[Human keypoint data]

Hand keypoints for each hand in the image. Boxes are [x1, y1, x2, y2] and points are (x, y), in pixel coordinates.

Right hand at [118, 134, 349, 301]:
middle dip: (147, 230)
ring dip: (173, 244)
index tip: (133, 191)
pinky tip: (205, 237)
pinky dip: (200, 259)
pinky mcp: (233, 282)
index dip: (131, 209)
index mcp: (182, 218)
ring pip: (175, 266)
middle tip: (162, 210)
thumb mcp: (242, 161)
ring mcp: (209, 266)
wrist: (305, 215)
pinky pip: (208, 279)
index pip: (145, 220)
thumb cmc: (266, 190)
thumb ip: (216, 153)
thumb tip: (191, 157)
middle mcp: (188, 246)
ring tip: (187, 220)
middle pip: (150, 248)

=== The task ===
From the line with "Right hand at" to the final line of the entries above, return every line exactly as written.

=== Exercise solution ===
Right hand at [118, 134, 349, 301]:
middle dip: (147, 230)
ring dip: (173, 244)
index tip: (133, 191)
pinky tip: (205, 237)
pinky dip: (200, 259)
pinky mcp: (233, 282)
index dip: (131, 209)
index mcp: (182, 218)
ring pip: (175, 266)
middle tip: (162, 210)
thumb mcp: (242, 161)
ring mcp: (209, 266)
wrist: (305, 215)
pinky pip: (208, 279)
index pip: (145, 220)
thumb cmc: (266, 190)
thumb ip: (216, 153)
thumb tip: (191, 157)
middle mcp: (188, 246)
ring tip: (187, 220)
middle pip: (150, 248)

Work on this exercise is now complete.